A team of biologists and engineers at Boulder recently led an exercise class for tiny worms—and their findings could one day help doctors treat humans with Parkinson’s disease and similar illnesses.
The study dives into the incredibly small world of Caenorhabditis elegans. These swimming nematode worms measure just 1 millimeter long. They have only 302 neurons, or nervous system cells, compared to the billions in a human brain, said Ding Xue, co-author of the new research and professor in the (MCDB). But the neurons they do have work a lot like our own.
“C. elegans is probably the smallest animal that has all of the important cellular pathways that you find in humans,” Xue said.
In their latest study, ,the team designed a miniature facility called the “Acoustic Gym,” which is about the size of a quarter. The device uses sound waves to generate gentle whirlpools inside a reservoir of liquid, forcing C. elegans to swim against the current.
“Previously, the only way to study exercise in C. elegans was to, essentially, put them into a small container and shake it or let them swim as they wish,” said study co-author Xiaoyun Ding, assistant professor in the Paul M. Rady Department of Mechanical Engineering. “With this new device, we can precisely control the intensity and duration of their swimming.”
The researchers used the gym to examine the effect of exercise on a group of worms that lose neurons over time following a pattern similar to humans with Parkinson’s—a neurologic disease in which people experience tremors and have trouble moving, among other symptoms. That degeneration, however, seemed to slow down in worms that swam for just the right amount of time.
“Too little or too much exercise doesn’t achieve the beneficial effect,” Xue said. “There’s a sweet spot.”
Riding a bike
The biologist’s own interest in the brain and exercise dates back several years. Xue was watching the nightly news when he saw a story about a man with Parkinson’s disease whose symptoms improved when he went for a bike ride.
“After a bike ride, this patient suddenly became much more stable, and he was able to hold objects better,” Xue said. “I thought: ‘Maybe we could do something with that.’”
Studying exercise in real human patients, however, is not always easy. Many people with Parkinson’s, for example, are older or can’t balance well enough to exercise consistently.
The researcher, who has studied the cellular underpinnings of a wide variety of diseases, decided to turn to his old friend C. elegans.
Gym-on-a-chip
Xue and his team joined forces with Ding’s lab to create the perfect piece of exercise equipment for very small gym junkies. The researchers’ gym-on-a-chip includes a well that they can fill up with liquid and is the perfect size for C. elegans. Joyita Bhadra, a postdoctoral researcher in MCDB, and Nakul Sridhar, a graduate student in mechanical engineering, are co-lead authors of the new study.
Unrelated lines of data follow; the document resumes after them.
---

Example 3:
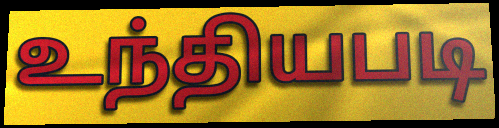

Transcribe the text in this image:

உந்தியபடி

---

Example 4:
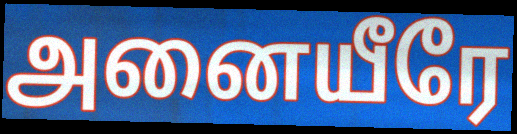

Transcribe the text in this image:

அனையீரே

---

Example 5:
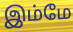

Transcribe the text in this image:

இம்மே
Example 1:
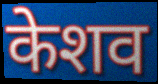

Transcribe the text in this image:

केशव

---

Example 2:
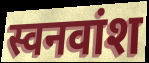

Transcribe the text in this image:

स्वनवांश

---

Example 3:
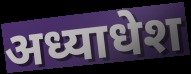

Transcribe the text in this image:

अध्याधेश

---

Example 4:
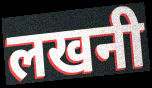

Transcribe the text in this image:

लखनी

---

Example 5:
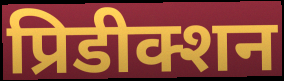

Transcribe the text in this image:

प्रिडीक्शन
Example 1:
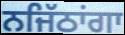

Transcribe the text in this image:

ਨਜਿੱਠਾਂਗਾ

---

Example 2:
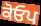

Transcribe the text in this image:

ਕੋਓਪ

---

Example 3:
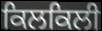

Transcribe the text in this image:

ਕਿਲਕਿਲੀ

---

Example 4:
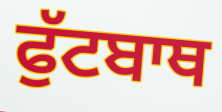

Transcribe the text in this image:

ਫੁੱਟਬਾਥ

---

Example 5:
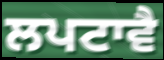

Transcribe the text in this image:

ਲਪਟਾਵੈ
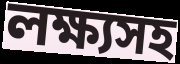
লক্ষ্যসহ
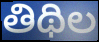
తిథిల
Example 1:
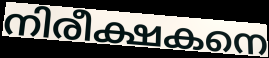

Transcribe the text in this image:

നിരീക്ഷകനെ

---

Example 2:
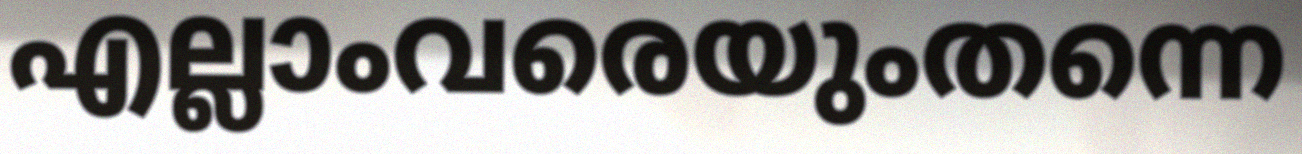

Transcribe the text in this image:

എല്ലാംവരെയുംതന്നെ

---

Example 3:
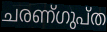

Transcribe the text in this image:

ചരണ്ഗുപ്ത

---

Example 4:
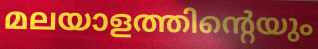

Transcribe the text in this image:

മലയാളത്തിന്റെയും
“The well is about 10 times larger than C. elegans,” Ding said. “It’s equivalent to how large a swimming pool is for humans.”
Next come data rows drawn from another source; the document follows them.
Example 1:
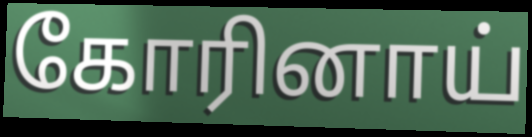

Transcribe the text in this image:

கோரினாய்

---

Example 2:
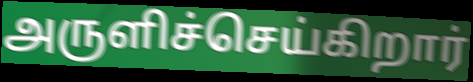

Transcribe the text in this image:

அருளிச்செய்கிறார்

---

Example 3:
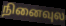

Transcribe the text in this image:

நினைவுல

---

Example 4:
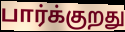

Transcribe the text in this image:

பார்க்குறது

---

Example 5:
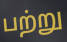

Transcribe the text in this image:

பற்று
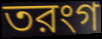
তরংগ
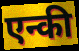
एन्की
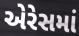
એરેસમાં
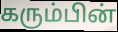
கரும்பின்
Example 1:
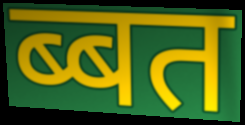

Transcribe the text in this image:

ब्बत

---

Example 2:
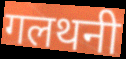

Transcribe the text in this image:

गलथनी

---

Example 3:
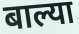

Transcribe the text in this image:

बाल्या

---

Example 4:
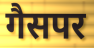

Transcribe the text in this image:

गैसपर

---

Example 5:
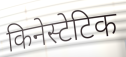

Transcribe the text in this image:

किनेस्टेटिक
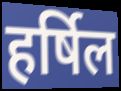
हर्षिल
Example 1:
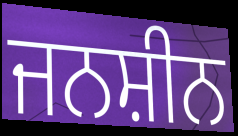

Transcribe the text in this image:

ਜਨਸ਼ੀਨ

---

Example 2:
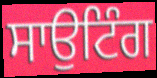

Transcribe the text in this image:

ਸਾਉਟਿੰਗ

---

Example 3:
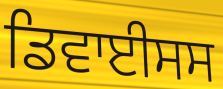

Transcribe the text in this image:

ਡਿਵਾਈਸਸ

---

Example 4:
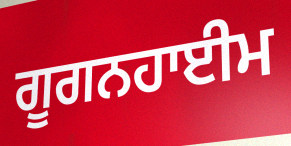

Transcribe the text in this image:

ਗੂਗਨਹਾਈਮ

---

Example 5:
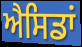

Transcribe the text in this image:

ਐਸਿਡਾਂ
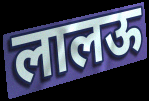
लालऊ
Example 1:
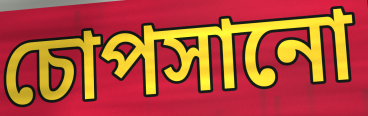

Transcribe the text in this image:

চোপসানো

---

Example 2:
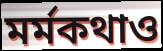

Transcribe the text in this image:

মর্মকথাও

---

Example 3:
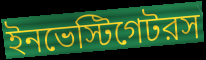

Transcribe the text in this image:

ইনভেস্টিগেটরস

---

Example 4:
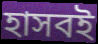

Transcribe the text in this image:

হাসবই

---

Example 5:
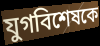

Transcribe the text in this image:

যুগবিশেষকে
In the study, the researchers dropped worms into these wells, then created slow waves that moved in a circle. The swimming exercises didn’t pose any harm to the worms, the team reports.
The researchers focused on two groups of C. elegans worms that scientists had genetically engineered to mimic human neurologic illnesses. One of these mutants, for example, has eight “dopaminergic” neurons (cells that produce dopamine, an important molecule in the body and brain), which degrade and even die off over the animal’s lifetime. Parkinson’s disease affects the same kind of cells in human brains.
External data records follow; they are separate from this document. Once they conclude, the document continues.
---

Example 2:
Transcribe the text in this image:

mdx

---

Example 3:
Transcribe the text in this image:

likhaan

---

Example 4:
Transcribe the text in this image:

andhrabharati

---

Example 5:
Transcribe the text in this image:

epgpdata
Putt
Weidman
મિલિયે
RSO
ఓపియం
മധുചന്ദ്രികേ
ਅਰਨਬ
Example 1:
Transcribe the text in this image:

Exercise, however, could slow that loss.
With a little trial and error, the group discovered that swimming for just 5 minutes once a day for two days reduced the degradation of neurons in C. elegans by 28%, on average.
“If they only swim for 2 minutes, it doesn’t work,” Xue said. “If you force them to swim for 10 minutes, it doesn’t work.”
Xue isn’t sure why exercise seems to help the worms. It may come down to the chemical biproducts that animals make when they flex their muscles. For now, the researchers want to use their gym-on-a-chip to start looking for new drugs that might be able to treat the symptoms of Parkinson’s disease—all the benefits of exercise, without the exercise.
“For the first time, we have a platform to begin screening for drugs that could, for example, replace the beneficial effects of exercise,” Xue said. “That could be really good for elderly people or others who aren’t able to exercise.”
Co-authors of the new research include Apresio Kefin Fajrial, a graduate student in mechanical engineering at Boulder, and MCDB undergraduate student Nia Hammond.